Menschen sind entweder "Nichtschmecker", "Normalschmecker" oder "Superschmecker" - je nachdem, wie dicht und zahlreich die Geschmacksknospen auf der Zunge eines Individuums liegen. Generell nimmt die Anzahl der Geschmacksknospen im Verlauf des Lebens ab. Zungen von Frauen verfügen über eine größere Anzahl von Geschmacksknospen als jene von Männern.

Kann man daraus verschiedenartige "Geschmackswelten" ableiten, abhängig vom Geschlecht? Johnson meint, man kann.
Ihre Einleitung beginnt folgendermaßen: "Heutzutage kaufen Frauen mehr Wein als Männer, und sie trinken mehr Wein als anderen Alkohol. Wein ist weder Luxus, noch ist er ausschließlich festlichen Gelegenheiten vorbehalten, er gehört einfach zum alltäglichen Leben dazu." Und weiter: "Wer also sollte Frauen in Weinfragen besser beraten können als Frauen? Es ist an der Zeit für uns, die Weinentscheidungen selbst zu treffen, auch wenn es fürs erste vielleicht nur darum geht, den Wein für das heutige Abendessen auszusuchen."

Nun stellt sich die Frage, ob Kitty Johnson eine geeignete Ratgeberin ist. In welcher Welt lebt sie? Im Kapitel "Stilfragen" beschreibt Johnson ihre Sicht der Dinge: "Für die meisten von uns ist Wein heutzutage ein täglicher Begleiter. Auch Champagner trinken wir ohne Gewissensbisse, um freitagabends in der Badewanne die Sorgen der Arbeitswoche wegzuspülen oder uns für eine Partynacht aufzulockern. Wir trinken Wein im Badezimmer, in der Küche, im Wohnzimmer und manchmal im Bett. Wir trinken ihn in Kneipen, in Weinlokalen, Bars, Clubs, Restaurants, Cafés, im Theater, in der Oper und im Kino. Wir trinken ihn aus Gläsern, Flaschen oder Tetrapaks. Wir trinken ihn vor, während und nach den Mahlzeiten. Wir trinken Wein zusammen mit anderen Frauen, mit Männern oder allein. Wir trinken manchmal schon mittags und am frühen Nachmittag, und häufig trinken wir ihn abends. Freitag- und Samstagnacht werden die Kehlen am besten geschmiert, aber ein oder zwei Gläser täglich sind weder eine Sünde noch ein Skandal. Wir haben einfach mehr Zeit zum Trinken heutzutage."
----
» **Arbeitsauftrag a**
Tippen Sie sämtliche Zeilen der nachstehenden Auflistung unverändert ab.
Die Auflistung steht in keinem Zusammenhang mit dem Text über Wein und Geschmack.
----
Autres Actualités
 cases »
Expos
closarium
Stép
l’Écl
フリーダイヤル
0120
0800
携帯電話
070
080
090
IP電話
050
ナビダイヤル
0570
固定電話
----
» **Arbeitsauftrag b**
Geben Sie aus dem Text über Wein und Geschmack die Passage von „Menschen sind entweder“ bis einschließlich „meint, man kann.“ wortgetreu wieder.

» **Antwort a**
Autres Actualités
 cases »
Expos
closarium
Stép
l’Écl
フリーダイヤル
0120
0800
携帯電話
070
080
090
IP電話
050
ナビダイヤル
0570
固定電話

» **Antwort b**
Menschen sind entweder "Nichtschmecker", "Normalschmecker" oder "Superschmecker" - je nachdem, wie dicht und zahlreich die Geschmacksknospen auf der Zunge eines Individuums liegen. Generell nimmt die Anzahl der Geschmacksknospen im Verlauf des Lebens ab. Zungen von Frauen verfügen über eine größere Anzahl von Geschmacksknospen als jene von Männern.

Kann man daraus verschiedenartige "Geschmackswelten" ableiten, abhängig vom Geschlecht? Johnson meint, man kann.